Task to complete: For the material that follows, return exactly the lines from the one with "focal_35mm: 79" through the one with "f_number: 5", both ends included.

───── Source information ─────

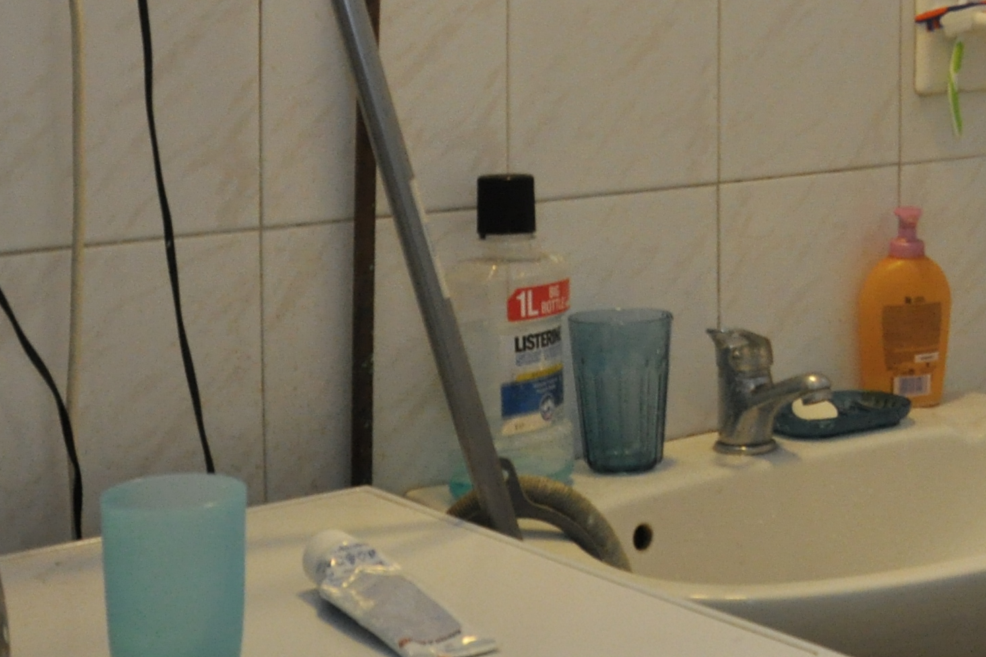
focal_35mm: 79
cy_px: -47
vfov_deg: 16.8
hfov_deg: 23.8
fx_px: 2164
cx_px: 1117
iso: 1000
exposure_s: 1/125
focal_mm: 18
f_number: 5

─────
───── Source information ─────

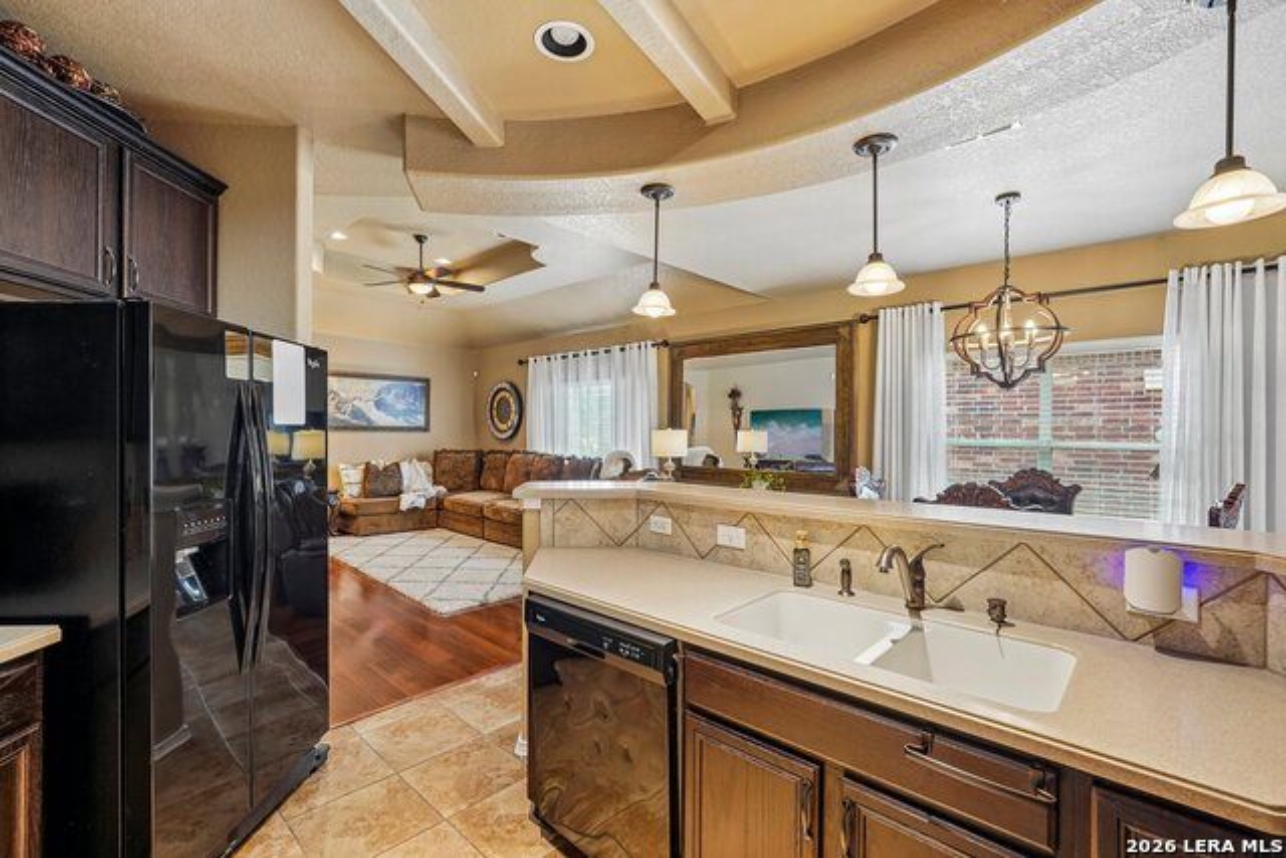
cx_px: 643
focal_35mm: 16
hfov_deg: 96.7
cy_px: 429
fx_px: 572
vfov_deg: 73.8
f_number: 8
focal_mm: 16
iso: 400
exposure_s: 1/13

─────

Written answer:
focal_35mm: 79
cy_px: -47
vfov_deg: 16.8
hfov_deg: 23.8
fx_px: 2164
cx_px: 1117
iso: 1000
exposure_s: 1/125
focal_mm: 18
f_number: 5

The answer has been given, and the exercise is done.